Before you join this modern-day Nero, dancing to his lyre as the flames ravage Rome, be mindful that fire has no conscience. Once lit, it consumes indiscriminately. It burns all of us, and the floor we are standing on. You may feel like there’s nowhere to fall… but that is a failure of imagination.
Of course your view assumes that it wasn’t on fire already, which isn’t exactly clear. Also, the people in Flint might question your views on clean water.
Even if it was already afire, isn’t it better to put it out and work to rebuild the damage rather than running out for marshmallows and Hershey bars?
And Flint actually supports the case. It was such an unthinkable tragedy because everyone assumed clean water was table stakes.
Quite honestly I’m not sure we can even agree on what the fire is. We have many of the things you write about, because of the success of capitalism. Trump’s nationalist ideas are idiotic, but so were Bernie’s. Free markets and property rights are the support structure that our lifestyle is built on. The federal government could go away tomorrow and it would have less impact than losing those.
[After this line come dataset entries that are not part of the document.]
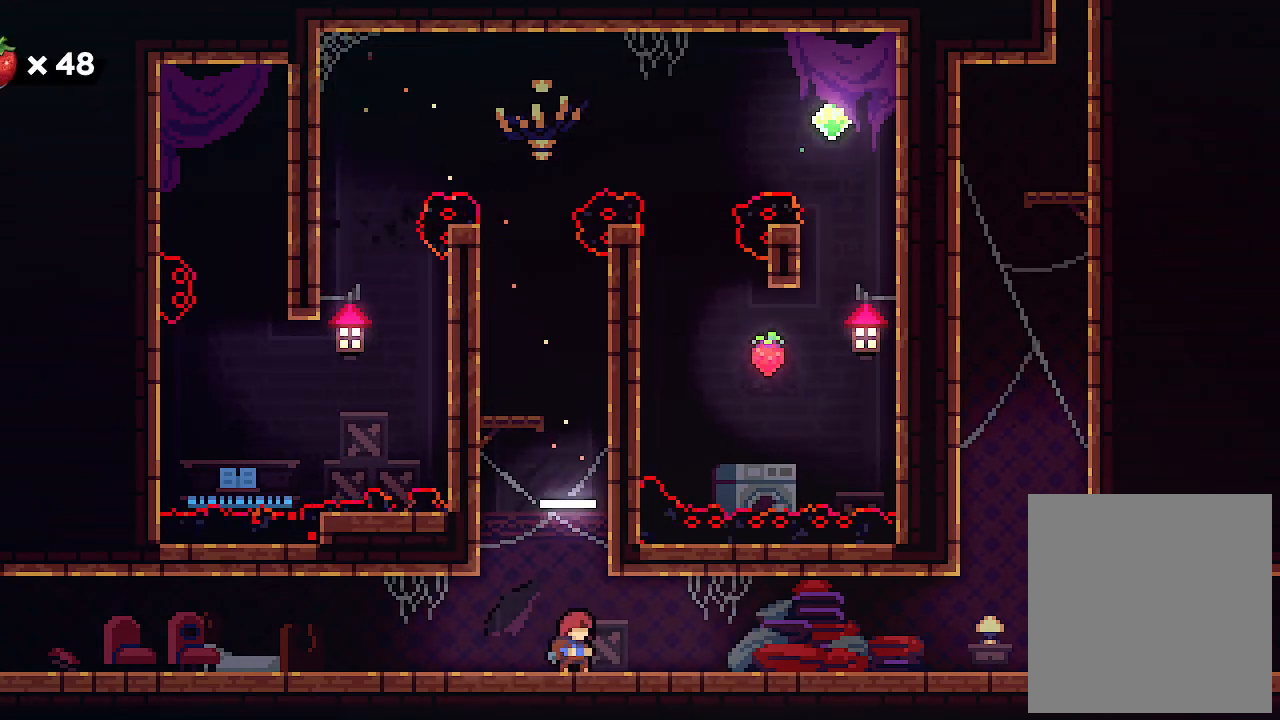
{"keys": [], "events": []}
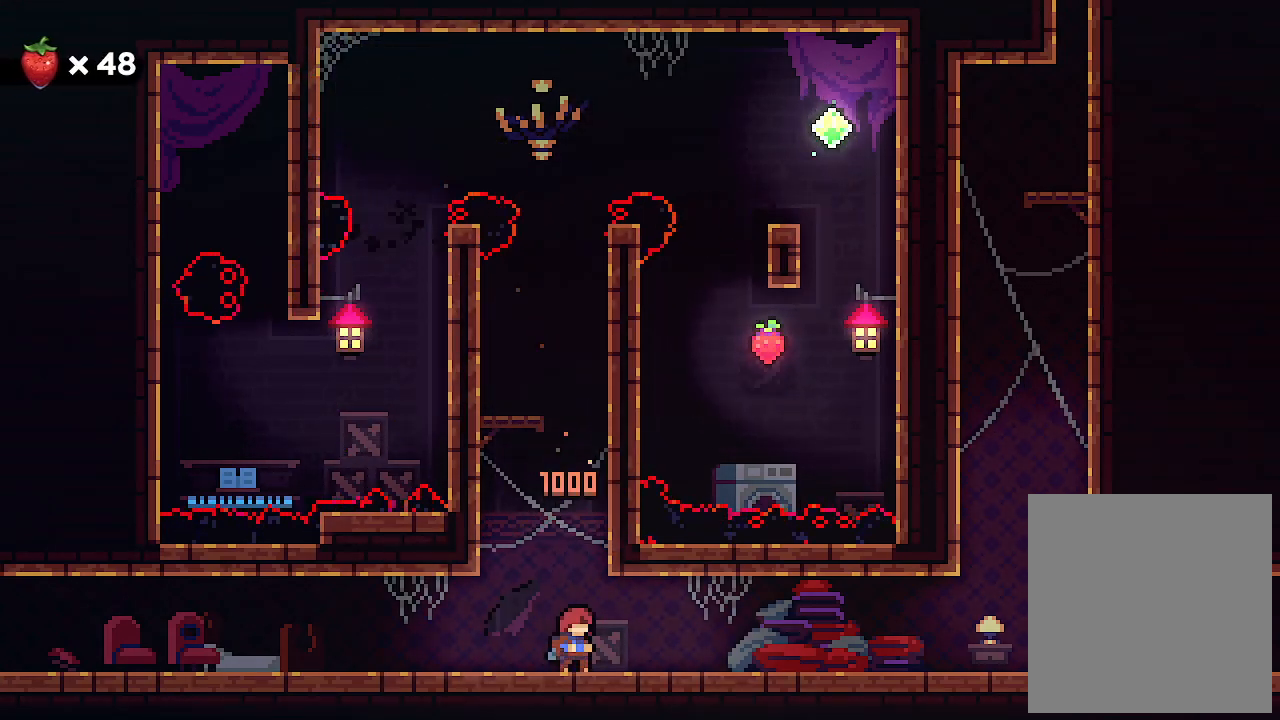
{"keys": [], "events": []}
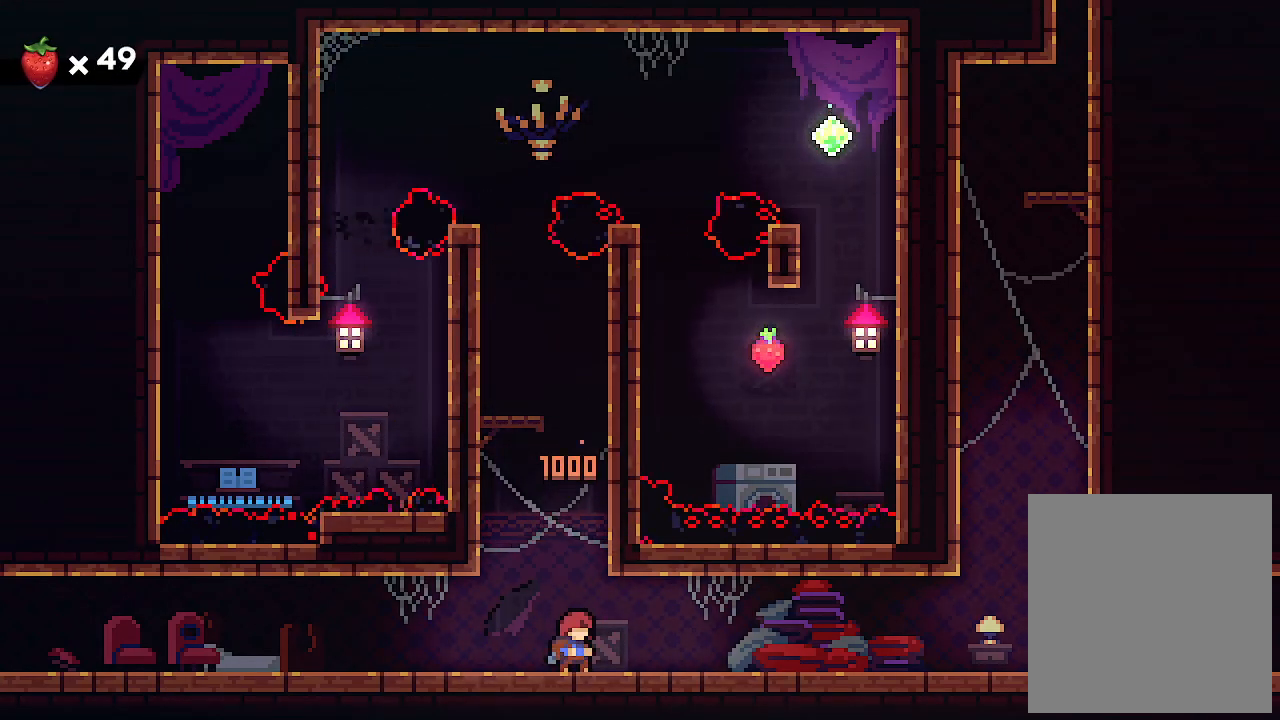
{"keys": ["right"], "events": [[200, "right", "down"], [200, "z", "down"], [500, "z", "up"]]}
This seems to proceed from a false choice–that you have to choose gov’t or capitalism. Either one, as the only choice, would be horrible for the vast majority of us. Yes, capitalism created the prosperity that afforded the opportunity to create the infrastructure “floor” we enjoy. But unfettered capitalism would not have built the floor. Nor would gov’t controlled industry have created the prosperity. It’s all about balance, which is the core point. I’m not advocating that we’re at the optimal balance point, just that nuking one side of the scale doesn’t get us there.